*** Opening Selected extract ***
What is Futurism Art

Futurism is an early 20th-century Italian art movement built on the worship of speed, machinery, violence, and industrial technology. It rejected everything old. Museums, classical traditions, the entire cultural weight of Renaissance Italy, all of it had to go.
Founded in Milan in 1909 by the poet Filippo Tommaso Marinetti, the movement spread across painting, sculpture, literature, music, architecture, and theater. Over 2,000 individuals were connected to Italian Futurism during its active years, according to Guardian Liberty Voice.
The Futurists didn’t just want to make new art. They wanted to burn down the past and build something from the ashes. Marinetti wrote that museums were cemeteries, and he meant it literally.
At its core, Futurism celebrated dynamic movement and the energy of modern urban life. Cars, trains, airplanes, crowds, factory floors. These were the subjects Futurist painters chose over the religious scenes and pastoral landscapes that dominated centuries of Italian art before them.
*** Closing Selected extract ***
_Assignment 1:_
Answer these about the Futurism passage:
(a) In what city and year was the movement founded?
(b) How many individuals were connected to Italian Futurism during its active years?
(c) What did Marinetti write that museums were?
_Assignment 2:_ Please print the Futurism passage between "The Futurists didn’t" and "meant it literally.", inclusive.
*** Opening Data block ***
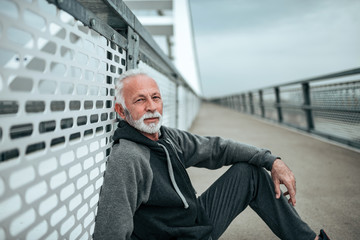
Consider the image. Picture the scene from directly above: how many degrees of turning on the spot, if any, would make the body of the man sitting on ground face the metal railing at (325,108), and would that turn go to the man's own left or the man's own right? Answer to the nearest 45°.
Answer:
*** Closing Data block ***
_Output 1:_
(a) Milan, 1909.
(b) Over 2,000.
(c) Cemeteries.

_Output 2:_
The Futurists didn’t just want to make new art. They wanted to burn down the past and build something from the ashes. Marinetti wrote that museums were cemeteries, and he meant it literally.